Heres a wee video YouTube - Panda Sit


----------



## Dally Banjo (Oct 22, 2009)

Well done  when can you start on this lot :lol:


----------



## debbie29 (Feb 6, 2011)

Oooh how did you do that?!


----------



## Petitepuppet (May 30, 2009)

debbie29 said:


> Oooh how did you do that?!


I just held a treat out in my closed hand and he would sniff at it and paw at it but then he would just sit down and look up, so then I would say sit and give him his treat. I just kept doing it and now as long as I have a treat, he will sit as soon as I tell him to.


----------



## missye87 (Apr 4, 2011)

I've seen Maine coons that can sit, lie down, roll over and play dead  
When we get our little baby home we might try some of those tricks!


----------



## Guest (Apr 21, 2011)

That's amazing!

Nicky10 might be a good person to talk to about this - I know she's clicker training her rabbit :lol:

Em
xx


----------



## $hAzZa (May 2, 2010)

Next step is high-fiving. Easy to train if your cat is food orientated


----------



## Petitepuppet (May 30, 2009)

$hAzZa said:


> Next step is high-fiving. Easy to train if your cat is food orientated


Thats what we have been learning today


----------



## Petitepuppet (May 30, 2009)

I stopped trying to teach Panda anything as he was quick to learn sit but anything else he just got frustrated with me and started to attack me. But today for some unknown reason I decided to have another go at it and now I have a cat who not only sits on command, he now lies down on command.

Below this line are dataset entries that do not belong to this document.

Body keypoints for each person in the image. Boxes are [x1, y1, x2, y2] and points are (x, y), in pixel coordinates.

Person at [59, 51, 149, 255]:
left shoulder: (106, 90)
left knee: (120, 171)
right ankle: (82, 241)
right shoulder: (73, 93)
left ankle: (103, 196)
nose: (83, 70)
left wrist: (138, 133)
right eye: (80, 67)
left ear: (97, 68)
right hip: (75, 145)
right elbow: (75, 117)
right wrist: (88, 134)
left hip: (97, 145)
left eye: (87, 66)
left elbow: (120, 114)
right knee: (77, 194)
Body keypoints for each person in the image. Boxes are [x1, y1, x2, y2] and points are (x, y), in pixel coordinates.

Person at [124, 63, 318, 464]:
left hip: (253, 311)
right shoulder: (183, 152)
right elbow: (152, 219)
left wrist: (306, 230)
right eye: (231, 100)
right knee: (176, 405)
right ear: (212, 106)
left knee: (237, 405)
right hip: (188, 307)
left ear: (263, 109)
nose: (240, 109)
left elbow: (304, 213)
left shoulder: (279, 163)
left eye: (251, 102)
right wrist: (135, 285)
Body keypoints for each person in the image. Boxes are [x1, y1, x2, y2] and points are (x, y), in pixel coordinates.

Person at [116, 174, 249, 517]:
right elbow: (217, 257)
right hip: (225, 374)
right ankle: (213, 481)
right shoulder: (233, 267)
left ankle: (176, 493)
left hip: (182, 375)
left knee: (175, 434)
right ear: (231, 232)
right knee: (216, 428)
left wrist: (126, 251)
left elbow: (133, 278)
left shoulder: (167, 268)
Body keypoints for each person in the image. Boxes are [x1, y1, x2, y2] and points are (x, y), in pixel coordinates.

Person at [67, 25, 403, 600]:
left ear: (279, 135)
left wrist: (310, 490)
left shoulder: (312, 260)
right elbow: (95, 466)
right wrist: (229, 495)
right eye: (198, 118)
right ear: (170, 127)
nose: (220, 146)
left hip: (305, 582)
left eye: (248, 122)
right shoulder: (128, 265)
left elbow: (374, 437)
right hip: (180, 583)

I will make a video later and post it, so everyone can see my little star.

Just think I needed to be a little more persistent with him.

This post has taken sooo long to type cause the little monkey wont leave me alone now :lol:


----------



## Guest (Jul 30, 2011)

Clever Panda, can't wait to see the new vid


----------



## dagny0823 (Oct 20, 2009)

I had a cat once who would sit on command. It was my proudest moment. 

Makes me feel like I should dig out the clicker and start over with my unruly dogs and maybe get the cats in line. How cool would a line of 6 cats, sitting and high fiving, be?

You've inspired me!! Of course, I may come back on in a month, having needed a rest cure and meds to overcome the stress of trying to train them :lol::lol:


----------



## Petitepuppet (May 30, 2009)

dagny0823 said:


> Makes me feel like I should dig out the clicker and start over with my unruly dogs and maybe get the cats in line. How cool would a line of 6 cats, sitting and high fiving, be?


That would be very cool, you could have your own little cat army :lol:.

I dont think any of my other cats would sit for me. Might sound silly but I think me and Panda kinda have a bound that I dont seem to have with any of our other cats x


----------



## AnimatedApe (Oct 18, 2010)

Nice job! Have you tried fetch?

Here's our eldest fetching - Lenin Cat fetch - YouTube
We can also do sit and lay down, but only with a clicker in my hand at the moment.


----------



## Petitepuppet (May 30, 2009)

Sorry the videos a bit rubbish but here he is

[youtube_browser]na8zobaLCHc[/youtube_browser]


----------



## Petitepuppet (May 30, 2009)

AnimatedApe said:


> Nice job! Have you tried fetch?
> 
> Here's our eldest fetching - Lenin Cat fetch - YouTube
> We can also do sit and lay down, but only with a clicker in my hand at the moment.


How cute :001_wub: Not sure Panda would do that though. Once he has something its his and he doesnt like to give it up :lol:


----------